▶ Texto seleccionado:
——
Domingo, 9 de diciembre, 2018 | 5:35 am

‘Escraches’



Cuando estalló la crisis económica argentina a principios de la década pasada, se hizo costumbre en aquel país que los presuntos responsables fueran acosados por sus conciudadanos cuando se presentaban en público.

En España, con el desastre de 2008, la práctica fue apersonarse a la puerta de los hogares para increparles desde la calle. En algunos casos, sobre todo en Argentina, se llegó a las manos.

Esta práctica, llamada “escrache”, ha empezado a obtener vigencia en nuestra sociedad. Cada vez son más frecuentes los vídeos cargados a la red en los que un grupo de ciudadanos se ensaña con personajes públicos, preferentemente políticos.

Algunos ven esto como un avance en el proceso de democratización dominicana, una especie de práctica niveladora que permite a cualquier ciudadano enfrentar al más encumbrado de los personajes.
Sin embargo, a mí me parece peligroso. Al margen de las buenas intenciones de muchos de los que la asumen, la práctica lleva en sí misma un potencial inaceptable de degenerar en violencia.

El “escrache” tiene como propósito algo más que importunar a su objetivo. Lo que procura es hacerle sentir incómodo e inseguro.

Una provocación que, en muchas circunstancias, puede llegar a ser grave o insoportable. Esto así porque, distinto a las protestas que se producen cuando una persona opera en el ámbito público, el “escrache” pretende alcanzarle cuando actúa como persona privada.

Es decir, cuando ya no cuenta con el mismo nivel de protección física, ni con la expectativa razonable de verse increpada.

El escrache se produce en momentos de vulnerabilidad, incluso cuando la persona va acompañada de familiares que nada tienen que ver con la razón de la protesta.

Sería lamentable, pero no debería extrañar, que en un contexto como ese algún día se produjera una agresión. La protesta es un derecho, pero hacer sentir amenazado a otro ciudadano no lo es.

Si nada de esto convence, existe una razón práctica que debe llevarnos a rechazar la imposición de la costumbre. Y es que, en la medida en que se normalizan, los “escraches” se extenderán. Y dejarán de ser usados solo contra los poderosos.

Seremos los ciudadanos de a pie, los que andamos sin protección, los que pagaremos cara esa importación.

Existen otras formas de protestar. Mucho más efectivas, además. No hay por qué propiciar una que, tarde o temprano, nos costará mucho.
——
▶ Líneas proporcionadas:
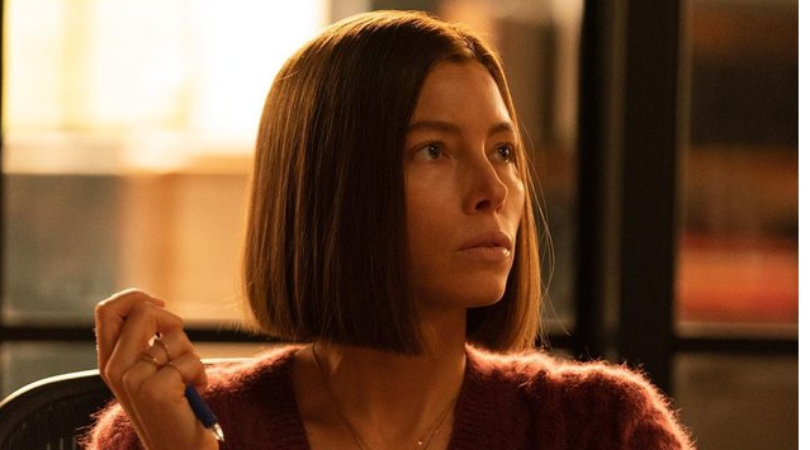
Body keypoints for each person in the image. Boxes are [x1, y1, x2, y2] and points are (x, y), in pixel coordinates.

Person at [85, 10, 694, 450]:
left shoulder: (600, 426)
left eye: (503, 151)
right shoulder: (166, 433)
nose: (493, 189)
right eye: (433, 150)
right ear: (330, 188)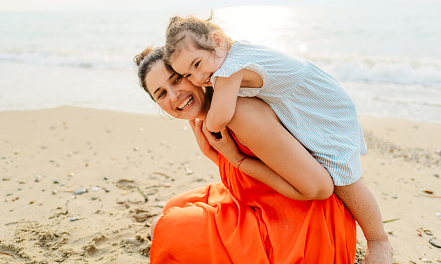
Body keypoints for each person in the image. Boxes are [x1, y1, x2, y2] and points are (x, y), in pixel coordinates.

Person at [163, 14, 392, 263]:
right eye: (188, 74)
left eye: (196, 65)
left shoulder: (230, 69)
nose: (197, 79)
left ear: (216, 40)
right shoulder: (232, 57)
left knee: (344, 178)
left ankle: (378, 240)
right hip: (307, 106)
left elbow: (219, 117)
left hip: (322, 108)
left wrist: (207, 127)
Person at [134, 46, 357, 263]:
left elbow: (319, 187)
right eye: (161, 94)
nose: (174, 96)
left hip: (307, 227)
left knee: (163, 227)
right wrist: (214, 155)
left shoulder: (239, 112)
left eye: (176, 80)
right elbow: (248, 179)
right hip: (268, 200)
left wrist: (236, 160)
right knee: (174, 205)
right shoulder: (209, 120)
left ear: (192, 73)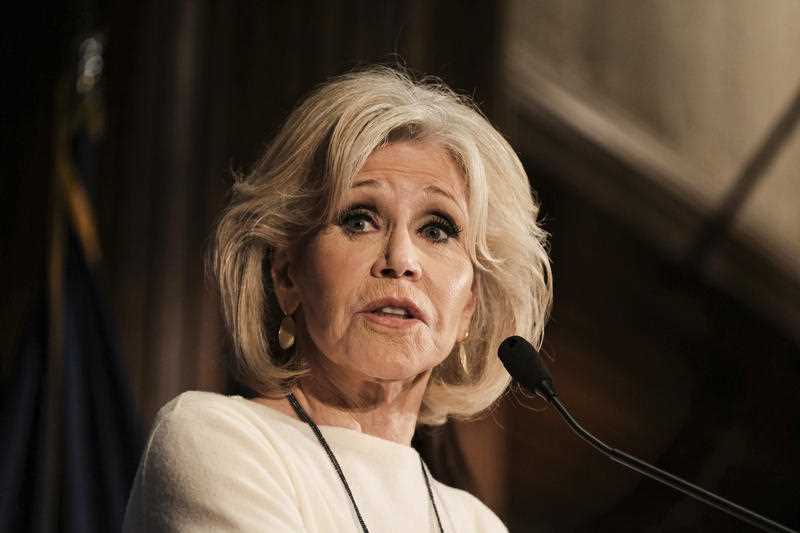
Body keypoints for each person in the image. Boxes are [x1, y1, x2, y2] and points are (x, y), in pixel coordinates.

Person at [123, 66, 552, 532]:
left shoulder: (476, 525)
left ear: (470, 303)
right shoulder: (218, 440)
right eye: (359, 220)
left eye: (436, 230)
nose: (401, 259)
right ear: (287, 274)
——
▶ Compruebe su comprensión:
1. Transcriba del texto sobre los escraches el fragmento que va desde "Sin embargo, a" hasta "como persona privada.", ambos incluidos.
2. Según el texto sobre los escraches, ¿adónde acudía la gente en España para increpar a los presuntos responsables tras el desastre de 2008?
3. Indique si cada afirmación concuerda con el texto sobre los escraches y cite las palabras del texto que lo determinan:
(a) El texto presenta el escrache como una práctica que ya se dio en Argentina y en España.
(b) Quien escribe el texto considera el escrache un avance en la democratización dominicana.
(c) En algunos casos se llegó a las manos, sobre todo en España.
Responda basándose únicamente en el texto.

▶ Respuestas por tarea:
1.
Sin embargo, a mí me parece peligroso. Al margen de las buenas intenciones de muchos de los que la asumen, la práctica lleva en sí misma un potencial inaceptable de degenerar en violencia.

El “escrache” tiene como propósito algo más que importunar a su objetivo. Lo que procura es hacerle sentir incómodo e inseguro.

Una provocación que, en muchas circunstancias, puede llegar a ser grave o insoportable. Esto así porque, distinto a las protestas que se producen cuando una persona opera en el ámbito público, el “escrache” pretende alcanzarle cuando actúa como persona privada.

2. A la puerta de sus hogares.

3.
(a) Sí: "se hizo costumbre en aquel país que los presuntos responsables fueran acosados por sus conciudadanos" y "En España, con el desastre de 2008, la práctica fue apersonarse a la puerta de los hogares".
(b) No: "Sin embargo, a mí me parece peligroso."
(c) No: "En algunos casos, sobre todo en Argentina, se llegó a las manos."